Build to Rent: what’s in a name?

June 4, 2019 / By  

Since arriving from the UK to join JLL in November 2018, I have been amazed at how often clients and colleagues have discussed the emerging Build to Rent (BTR) sector here in New Zealand. Perhaps this is unsurprising though with NZ seeing the lowest proportion of homeowners (63.2%) in 2017 since 1951 (61.2%).

For me, selfishly, BTR has become a great, though largely unexpected, part of my new property adventure in NZ. Having spent the last 10 years as a UK BTR and large-scale residential investment specialist analyst, valuer and commentator, it has never been an easy road for the industry. As I left Britain, it really felt BTR was getting there. We see good quality homes being built by highly reputable financial institutions, providing a clear boost for the UK’s rental community. Coming to NZ (solely in respect of BTR I might add), has felt a bit like stepping into Doc Brown’s DeLorean and going Back to the Future; déjà vu has never felt so real.

It is immediately obvious that we have a very long way to go with BTR in NZ, but, irrespective, the potential is certainly very exciting indeed. From my viewpoint, we get the chance to iron out a lot of the frustrating inefficiencies in the sector’s development at the start of the process, rather than during it (as seen in the UK) if we play our cards right. What a great opportunity.

Yet, the cautionary tale we all are keenly aware of in the property industry around the world is undoubtedly full of buzzwords and sound bites. Commentary often includes phrases such as markets being ‘bullish’ or ‘bearish’, discussions about significant advances in ‘Proptech’ or the critical difference between ‘e-tailing’ and ‘entertailing’. The continual stream of new ways to describe and repackage crucial aspects of our ever-evolving markets is as certain as the post summer holidays’ February increase in market activity. It is crucial BTR does not become a hollow buzzword.

BTR, as an increasingly used phrase in the press and at conferences, must not be allowed to develop into a buzzword to describe the latest fashion in the market or, worse, for all forms of modern rental housing.

Such a scatter-gun approach is unhelpful and the key question of ‘what’s in a name?’ must not be brushed off lightly. In the UK, the phrase ‘BTR’ has over time, come to describe a specific form of residential property and investment class. It is defined through assets being owned by a certain investor pool, a focus on quality, durability and delivery, and is purposely fueled by exceptional customer service goals. It also seeks to realign the landlord and tenant relationship towards a beneficial partnership and has its own carefully crafted bespoke valuation methodology. It sees an active asset and property management structure and offer being the first, rather than last consideration. BTR should never only be considered as just more residential property available for rent; it should represent a different product offer with a wholly different customer focus.

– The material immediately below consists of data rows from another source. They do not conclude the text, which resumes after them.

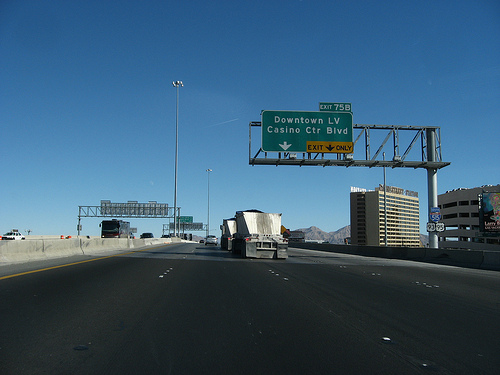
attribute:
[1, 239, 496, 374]
highway — dark gray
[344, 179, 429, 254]
building — several levels, tall 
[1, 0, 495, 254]
sky — blue, white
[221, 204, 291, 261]
truck — semi  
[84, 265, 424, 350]
road — paved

Yet going the other way, I would caution the NZ industry confusing ‘BTR’ with ‘multifamily housing’ which is so prevalent and successful as an investment sector in the USA. Multi-family housing and BTR certainly share key characteristics and are undoubtedly related – but multifamily housing is a mature residential asset class, well known by investors and consumers alike, is often amenity fueled and to a scale of units we would only dream of in NZ.

If we want to focus on a fit for purpose model here in New Zealand, BTR in the UK would be the more appropriate industry to look for as an initial blueprint.

I freely and openly admit to anyone that I am passionate about Build to Rent and its prospects for helping solve the Housing Crisis that we find ourselves in presently. Significant work still needs to be done to encourage the stars to align and it is folly to assume it will be a rapid or straightforward development process. Yet, while I do not consider that BTR in isolation is the solution to any housing crisis; I strongly believe that BTR should be part of the solution for every housing crisis.

I am looking forward to providing the NZ market with regular updates in this space as this becomes a more and more important sector of our housing market.